University of Colorado School of Medicine.
Arthroscopy. 2020 Jan;36(1):304-306. doi: 10.1016/j.arthro.2019.09.004.
The clinical efficacy of autologous chondrocyte implantation (ACI) versus microfracture (MFx) for repair of articular cartilage lesions in the knee has gained significant attention in the orthopaedic sports medicine community in recent years. Bone marrow stimulation with MFx often is considered a first-line treatment option, given the ease and low cost of the procedure, as well as the good short-term outcomes. However, multiple studies have recently shown the outcomes of knee MFx to worsen after 5 years postoperatively, particularly for larger lesions. Because of this, ACI has been proposed as a first-line rather than salvage procedure for focal chondral defects in the knee. Although it is important to understand the differences in clinical outcomes between ACI and MFx at mid-term follow-up, longer-term outcomes need to be further investigated. In addition, it may be more appropriate to focus on the comparison of MFx with newer-generation techniques of chondrocyte implantation matrix-associated ACI rather than a collation of historical 2-step ACI using periosteum and newer techniques.

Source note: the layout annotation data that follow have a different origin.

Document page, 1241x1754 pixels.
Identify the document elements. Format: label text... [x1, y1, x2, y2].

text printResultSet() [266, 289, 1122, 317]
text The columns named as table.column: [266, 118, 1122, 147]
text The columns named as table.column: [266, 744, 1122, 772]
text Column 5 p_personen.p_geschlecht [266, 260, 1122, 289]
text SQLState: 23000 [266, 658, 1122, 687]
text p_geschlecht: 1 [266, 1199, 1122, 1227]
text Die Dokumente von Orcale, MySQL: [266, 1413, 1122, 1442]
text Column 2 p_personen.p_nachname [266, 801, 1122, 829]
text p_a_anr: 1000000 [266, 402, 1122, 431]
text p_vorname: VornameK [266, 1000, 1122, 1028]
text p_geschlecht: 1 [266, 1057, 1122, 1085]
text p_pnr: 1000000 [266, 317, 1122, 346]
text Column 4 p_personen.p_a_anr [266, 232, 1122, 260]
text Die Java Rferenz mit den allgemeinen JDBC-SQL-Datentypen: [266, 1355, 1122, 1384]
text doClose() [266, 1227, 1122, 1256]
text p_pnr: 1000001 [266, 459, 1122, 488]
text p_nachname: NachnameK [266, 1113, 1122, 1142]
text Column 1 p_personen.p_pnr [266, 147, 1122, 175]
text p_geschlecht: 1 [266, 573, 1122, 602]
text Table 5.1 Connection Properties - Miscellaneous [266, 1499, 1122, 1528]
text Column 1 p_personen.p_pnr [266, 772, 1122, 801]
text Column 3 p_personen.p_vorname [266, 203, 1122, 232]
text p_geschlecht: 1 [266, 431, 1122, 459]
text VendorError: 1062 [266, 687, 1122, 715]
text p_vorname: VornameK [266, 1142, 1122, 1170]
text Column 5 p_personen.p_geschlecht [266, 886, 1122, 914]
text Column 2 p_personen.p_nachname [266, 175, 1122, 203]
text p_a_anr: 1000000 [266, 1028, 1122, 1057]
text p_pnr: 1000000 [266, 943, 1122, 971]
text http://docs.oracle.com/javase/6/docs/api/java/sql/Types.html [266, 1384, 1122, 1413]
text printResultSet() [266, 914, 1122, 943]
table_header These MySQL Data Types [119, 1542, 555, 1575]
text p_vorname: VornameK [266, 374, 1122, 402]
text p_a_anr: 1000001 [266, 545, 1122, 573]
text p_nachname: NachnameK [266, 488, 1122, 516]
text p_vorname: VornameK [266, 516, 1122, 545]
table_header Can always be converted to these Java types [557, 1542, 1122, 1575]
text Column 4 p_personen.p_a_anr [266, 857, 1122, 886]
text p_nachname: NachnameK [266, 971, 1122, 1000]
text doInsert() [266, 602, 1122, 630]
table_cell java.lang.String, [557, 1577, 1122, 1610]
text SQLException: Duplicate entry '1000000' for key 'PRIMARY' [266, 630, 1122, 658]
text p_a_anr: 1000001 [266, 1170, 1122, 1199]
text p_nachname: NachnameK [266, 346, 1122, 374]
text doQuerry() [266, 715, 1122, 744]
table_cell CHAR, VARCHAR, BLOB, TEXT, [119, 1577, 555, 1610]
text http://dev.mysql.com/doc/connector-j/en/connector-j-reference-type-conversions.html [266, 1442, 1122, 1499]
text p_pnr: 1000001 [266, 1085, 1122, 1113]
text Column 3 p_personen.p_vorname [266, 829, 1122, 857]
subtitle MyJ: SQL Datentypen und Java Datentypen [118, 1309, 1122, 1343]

近年来,自体软骨细胞移植(ACI)与微骨折(MFx)治疗膝关节软骨损伤的临床疗效在矫形运动医学领域受到了广泛关注。鉴于该手术操作简便、成本低,且短期疗效良好,骨髓刺激的 MFx 常被认为是一线治疗选择。然而,最近多项研究表明,膝关节 MFx 的术后 5 年疗效会恶化,尤其是对于较大的病灶。正因为如此,ACI 已被提议作为膝关节局灶性软骨缺损的一线治疗方法,而非挽救性治疗方法。虽然了解 ACI 和 MFx 中期随访的临床疗效差异很重要,但还需要进一步研究更长期的疗效。此外,与使用骨膜和新技术的陈旧两步 ACI 相比,更适合将焦点放在 MFx 与新一代的软骨细胞植入基质相关 ACI 技术的比较上。